Singkatnya, berhenti bicarakan apa yang klas secara keseluruhan dapat capai dan mulailah bicarakan bagaimana kami, sebagai bagian dari perkembangannya, akan bertindak. Gramsci menulis:

‘Tidak ada spontanitas murni dalam sejarah, itu seharusnya bertepatan dengan aksi mekanis yang murni. Dalam gerakan yang “paling spontan” unsur “pimpinan sadar” hanyalah tak terkendali… Ada bermacam-macam unsur pimpinan sadar dalam gerakan ini, namun tidak ada yang utama.’[xxxvii]
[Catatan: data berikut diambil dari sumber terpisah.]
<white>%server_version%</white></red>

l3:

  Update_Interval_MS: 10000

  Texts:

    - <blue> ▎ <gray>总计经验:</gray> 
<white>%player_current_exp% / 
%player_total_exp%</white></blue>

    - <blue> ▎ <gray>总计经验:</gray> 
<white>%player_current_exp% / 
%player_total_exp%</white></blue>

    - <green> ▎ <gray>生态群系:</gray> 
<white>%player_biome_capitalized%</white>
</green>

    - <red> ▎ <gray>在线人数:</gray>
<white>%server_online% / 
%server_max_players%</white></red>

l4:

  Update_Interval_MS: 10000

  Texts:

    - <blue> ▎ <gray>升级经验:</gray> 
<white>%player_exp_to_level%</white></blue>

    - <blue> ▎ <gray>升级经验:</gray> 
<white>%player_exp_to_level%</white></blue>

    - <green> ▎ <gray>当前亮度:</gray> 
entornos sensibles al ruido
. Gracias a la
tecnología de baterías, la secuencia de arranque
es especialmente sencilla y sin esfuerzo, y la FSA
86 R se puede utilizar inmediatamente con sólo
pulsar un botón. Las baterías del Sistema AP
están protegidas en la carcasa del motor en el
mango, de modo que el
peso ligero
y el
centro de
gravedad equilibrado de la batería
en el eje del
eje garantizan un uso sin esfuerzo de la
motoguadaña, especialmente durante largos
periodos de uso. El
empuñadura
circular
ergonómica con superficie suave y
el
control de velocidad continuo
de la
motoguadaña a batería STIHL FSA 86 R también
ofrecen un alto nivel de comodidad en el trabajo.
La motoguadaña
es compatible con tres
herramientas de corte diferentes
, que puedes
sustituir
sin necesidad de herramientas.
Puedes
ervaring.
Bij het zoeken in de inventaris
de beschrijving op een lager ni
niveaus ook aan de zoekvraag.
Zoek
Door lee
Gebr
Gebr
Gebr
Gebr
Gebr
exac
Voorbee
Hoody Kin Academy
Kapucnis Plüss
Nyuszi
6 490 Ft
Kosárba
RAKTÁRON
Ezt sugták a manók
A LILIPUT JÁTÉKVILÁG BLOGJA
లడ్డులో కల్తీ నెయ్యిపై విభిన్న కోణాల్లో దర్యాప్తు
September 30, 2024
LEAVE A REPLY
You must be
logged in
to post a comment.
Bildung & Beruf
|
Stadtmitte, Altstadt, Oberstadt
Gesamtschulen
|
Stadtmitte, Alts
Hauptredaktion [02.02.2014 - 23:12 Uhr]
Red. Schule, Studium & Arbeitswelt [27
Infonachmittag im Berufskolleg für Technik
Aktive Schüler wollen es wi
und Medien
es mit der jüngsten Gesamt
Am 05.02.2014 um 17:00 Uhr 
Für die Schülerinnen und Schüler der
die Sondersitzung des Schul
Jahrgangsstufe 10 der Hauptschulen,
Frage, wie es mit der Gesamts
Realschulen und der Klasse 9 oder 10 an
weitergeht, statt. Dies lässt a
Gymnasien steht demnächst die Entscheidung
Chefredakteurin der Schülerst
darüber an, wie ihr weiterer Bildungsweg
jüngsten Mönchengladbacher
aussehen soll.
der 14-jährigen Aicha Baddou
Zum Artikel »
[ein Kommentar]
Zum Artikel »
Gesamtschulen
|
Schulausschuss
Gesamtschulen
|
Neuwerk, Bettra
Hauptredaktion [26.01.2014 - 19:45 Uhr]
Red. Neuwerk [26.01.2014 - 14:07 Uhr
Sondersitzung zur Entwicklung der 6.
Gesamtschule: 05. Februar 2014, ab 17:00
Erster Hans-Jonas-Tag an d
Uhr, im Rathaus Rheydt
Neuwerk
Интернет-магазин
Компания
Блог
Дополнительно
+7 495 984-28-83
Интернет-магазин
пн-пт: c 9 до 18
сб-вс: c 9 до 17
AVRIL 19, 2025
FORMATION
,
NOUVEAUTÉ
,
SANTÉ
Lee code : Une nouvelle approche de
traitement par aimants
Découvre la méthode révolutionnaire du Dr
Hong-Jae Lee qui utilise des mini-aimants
Manusia tidak pernah ada tanpa konsepsi tentang dunia. Mereka tidak berkembang terpisah dari sebuah kolektivitas. ‘Untuk konsepsi tentang dunianya seorang selalu merupakan milik sebuah kelompok, khususnya dalam semua elemen sosial yang cara pikir dan kerjanya sama’ – kecuali kalau dia terlibat dalam proses kritik terus-menerus atas pandangan dunianya sehingga itu koheren:

‘Dia tergolong dalam bermacam-macam massa-orang sekaligus, kepribadiannya terbentuk dalam cara yang aneh. Terkandung di dalamnya ada unsur primitip dan prinsip pelajaran moderen yang paling maju, prasangka busuk dari semua tahap di masa lalu, dan intuisi filsafat masa depan bagi bangsa manusia yang bersatu di seluruh dunia.[xxxviii]

…Orang dalam massa yang aktif bekerja secara praktis, tapi tidak memiliki kesadaran teoretis yang jelas atas aksinya, yang juga pengertian tentang dunia sejauh dia mengubahnya. Bahkan, kesadaran teoretisnya bisa bertentangan dengan aksinya. Kita hampir bisa mengatakan bahwa dia memiliki dua kesadaran teoretis (atau satu kesadaran yang kontradiksi), satu yang tersembunyi dalam aksinya, yang menyatukan dia dengan semua rekannya dalam transformasi praktis kenyataan, dan satu yang lain yang secara dangkal dan eksplisit atau lisan diwarisinya dari masa silam dan yang diterimanya tanpa kritik… [perbedaan ini dapat berkembang mencapai titik] dimana kontradiksi di dalam kesadarannya tidak akan membolehkan aksi apa pun, keputusan apa pun, pilihan apa pun, dan menimbulkan sebuah keadaan pasif secara moral dan politik.’[xxxix]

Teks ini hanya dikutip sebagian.